I Built a Game to Test Whether You Can Tell Human Writing from AI. Most people score no better than a coin flip.
Subscribe for free to receive weekly reflections, or upgrade for the full curriculum.
What does critical AI literacy mean to you? What would you add to the five questions? I read and reply to every comment.
Go Slow,
Sam


Sam this is brilliant. You’ve captured so much so perfectly 🥰 I’m always here for posts that get into the linguistic imperialism of AI, especially how the data sets have been constructed.
I don’t think many people understand what’s under the hood and you’ve been able to do that with tools for self awareness. 🎉
Sam, this is important work and I'm glad you're naming it this directly.
As you know I run a social enterprise in Toronto. We serve 4,000 families a year with furniture. I've been pushing AI adoption with my team since 2022, and I've written publicly about why I think the nonprofit sector's inaction on AI is itself a risk to mission.

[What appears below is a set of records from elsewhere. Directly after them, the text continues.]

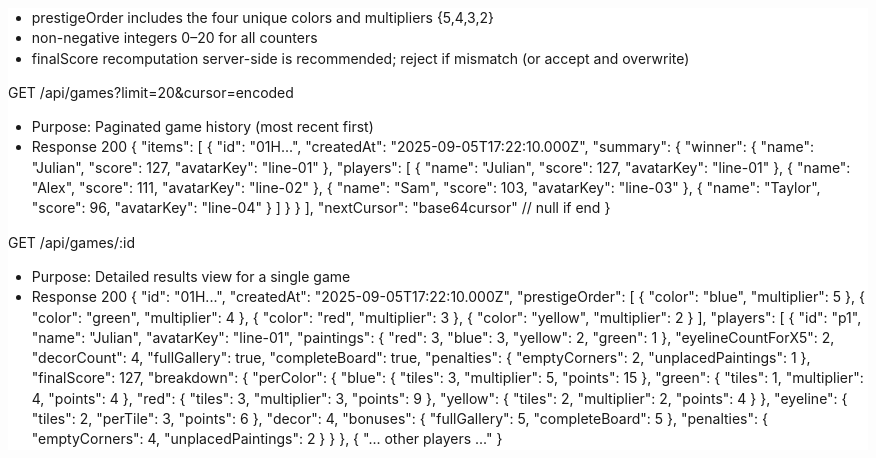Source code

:   - prestigeOrder includes the four unique colors and multipliers {5,4,3,2}
  - non-negative integers 0–20 for all counters
  - finalScore recomputation server-side is recommended; reject if mismatch (or accept and overwrite)

GET /api/games?limit=20&amp;cursor=encoded
- Purpose: Paginated game history (most recent first)
- Response 200
  {
    "items": [
      {
        "id": "01H...",
        "createdAt": "2025-09-05T17:22:10.000Z",
        "summary": {
          "winner": { "name": "Julian", "score": 127, "avatarKey": "line-01" },
          "players": [
            { "name": "Julian", "score": 127, "avatarKey": "line-01" },
            { "name": "Alex", "score": 111, "avatarKey": "line-02" },
            { "name": "Sam", "score": 103, "avatarKey": "line-03" },
            { "name": "Taylor", "score": 96, "avatarKey": "line-04" }
          ]
        }
      }
    ],
    "nextCursor": "base64cursor" // null if end
  }

GET /api/games/:id
- Purpose: Detailed results view for a single game
- Response 200
  {
    "id": "01H...",
    "createdAt": "2025-09-05T17:22:10.000Z",
    "prestigeOrder": [
      { "color": "blue", "multiplier": 5 },
      { "color": "green", "multiplier": 4 },
      { "color": "red", "multiplier": 3 },
      { "color": "yellow", "multiplier": 2 }
    ],
    "players": [
      {
        "id": "p1",
        "name": "Julian",
        "avatarKey": "line-01",
        "paintings": { "red": 3, "blue": 3, "yellow": 2, "green": 1 },
        "eyelineCountForX5": 2,
        "decorCount": 4,
        "fullGallery": true,
        "completeBoard": true,
        "penalties": { "emptyCorners": 2, "unplacedPaintings": 1 },
        "finalScore": 127,
        "breakdown": {
          "perColor": {
            "blue": { "tiles": 3, "multiplier": 5, "points": 15 },
            "green": { "tiles": 1, "multiplier": 4, "points": 4 },
            "red": { "tiles": 3, "multiplier": 3, "points": 9 },
            "yellow": { "tiles": 2, "multiplier": 2, "points": 4 }
          },
          "eyeline": { "tiles": 2, "perTile": 3, "points": 6 },
          "decor": 4,
          "bonuses": { "fullGallery": 5, "completeBoard": 5 },
          "penalties": { "emptyCorners": 4, "unplacedPaintings": 2 }
        }
      },
      { "... other players ..." }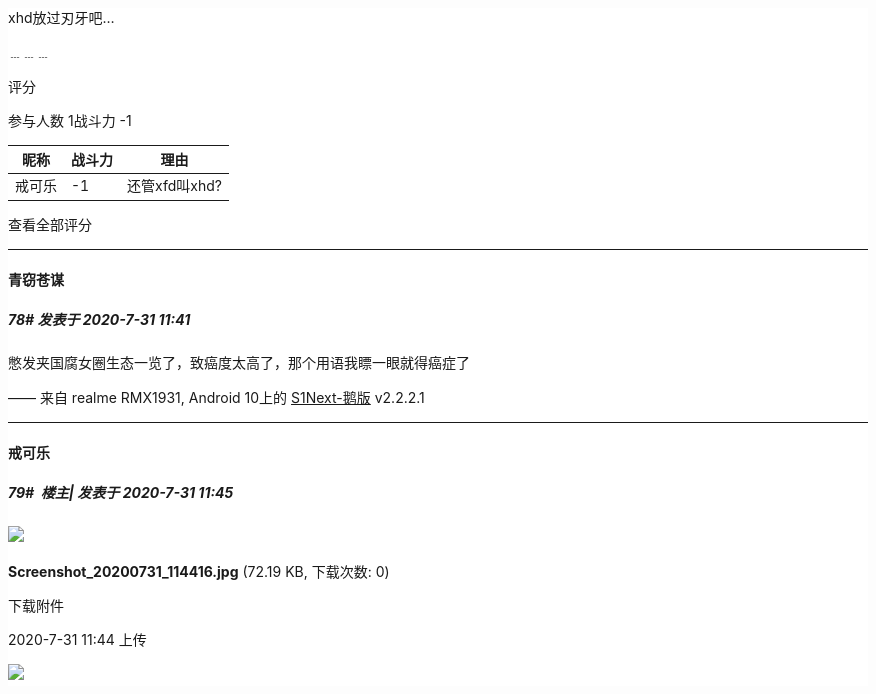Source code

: 


xhd放过刃牙吧…



﹍﹍﹍

评分





 参与人数 1战斗力 -1

|昵称|战斗力|理由|
|----|---|---|
| 戒可乐|-1|还管xfd叫xhd?|



查看全部评分






-----

####  青窃苍谋  
##### 78#       发表于 2020-7-31 11:41




憋发夹国腐女圈生态一览了，致癌度太高了，那个用语我瞟一眼就得癌症了

—— 来自 realme RMX1931, Android 10上的 [S1Next-鹅版](https://github.com/ykrank/S1-Next/releases) v2.2.2.1







-----

####  戒可乐  
##### 79#         楼主| 发表于 2020-7-31 11:45




<img src="https://img.saraba1st.com/forum/202007/31/044453jajc9xe91ea8pxaa.jpg" referrerpolicy="no-referrer">


<strong>Screenshot_20200731_114416.jpg</strong> (72.19 KB, 下载次数: 0)

下载附件

2020-7-31 11:44 上传





<img src="https://img.saraba1st.com/forum/202007/31/044454y026jgll6mj22wz0.jpg" referrerpolicy="no-referrer">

So I come at this from the operational side, not the academic side. And I want to be honest about the tension I felt reading your piece.
Most of the leaders I talk to in the social profit sector aren't over-relying on AI. They haven't started. The dominant risk I see daily isn't outsourced thinking. It's avoidance. People frozen because they're afraid to get it wrong, or afraid it means their job disappears.
Your five questions are excellent. I'd will use them to help reflect in my own work with AI.
But I'd add a sixth: What am I losing by not engaging with this at all?
Because in my world, "not using AI" isn't a neutral position. It means my team spends hours on admin that could go to families. It means we can't move as fast as the need demands. The cost of inaction has a body count too, even if it's harder to measure than water consumption at a data center.
Where I think we're saying the same thing: the answer isn't "more AI."
It's better human judgment about AI. Your Slow AI framework and what I call Guidance over Governance are pulling in the same direction. Don't just ask what's allowed. Ask what problem you're solving, who it affects, and whether you're the right person to be solving it with this tool.
I'll be sharing this with my team. Appreciate the rigor.